Among the records, find the lines that hold the string "para" and return them.

=== AVAILABLE DATA ===

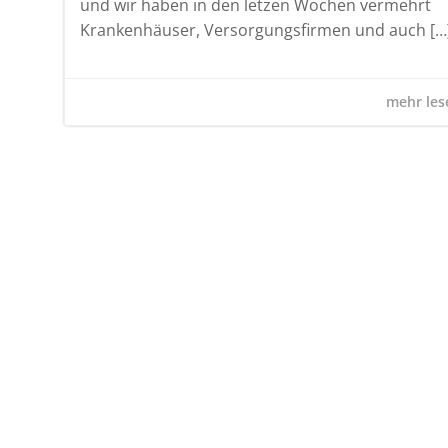
und wir haben in den letzen Wochen vermehrt
Krankenhäuser, Versorgungsfirmen und auch […
mehr lese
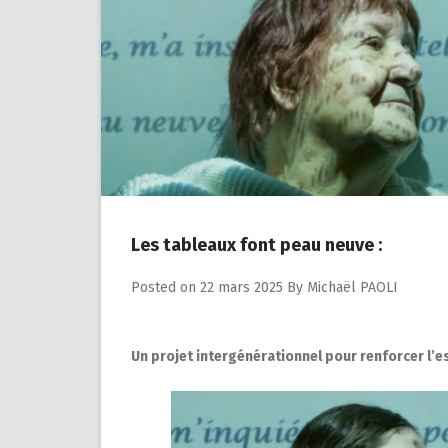
Les tableaux font peau neuve :
Posted on
22 mars 2025
By
Michaël PAOLI
Un projet intergénérationnel pour renforcer l’e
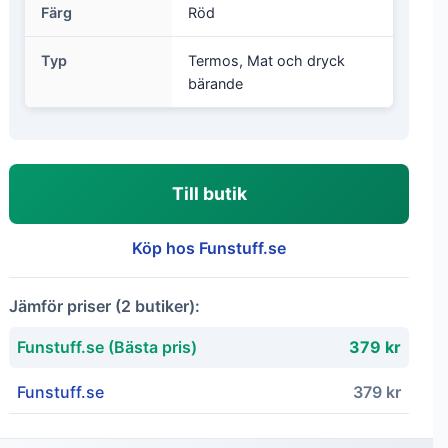
Färg
Röd
Typ
Termos, Mat och dryck
bärande
Till butik
Köp hos Funstuff.se
Jämför priser (2 butiker):
Funstuff.se (Bästa pris)
379 kr
Funstuff.se
379 kr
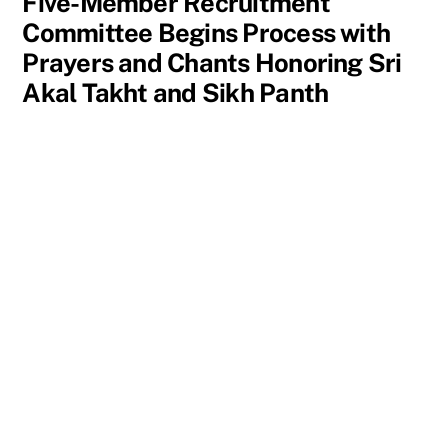
Five-Member Recruitment
Committee Begins Process with
Prayers and Chants Honoring Sri
Akal Takht and Sikh Panth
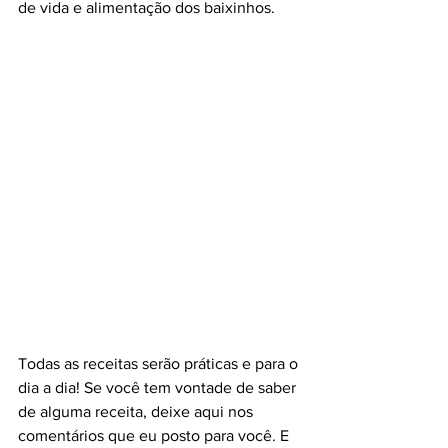
de vida e alimentação dos baixinhos.
Todas as receitas serão práticas e para o 
dia a dia! Se você tem vontade de saber 
de alguma receita, deixe aqui nos 
comentários que eu posto para você. E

===

**WRITTEN SOLUTION**
Todas as receitas serão práticas e para o 
comentários que eu posto para você. E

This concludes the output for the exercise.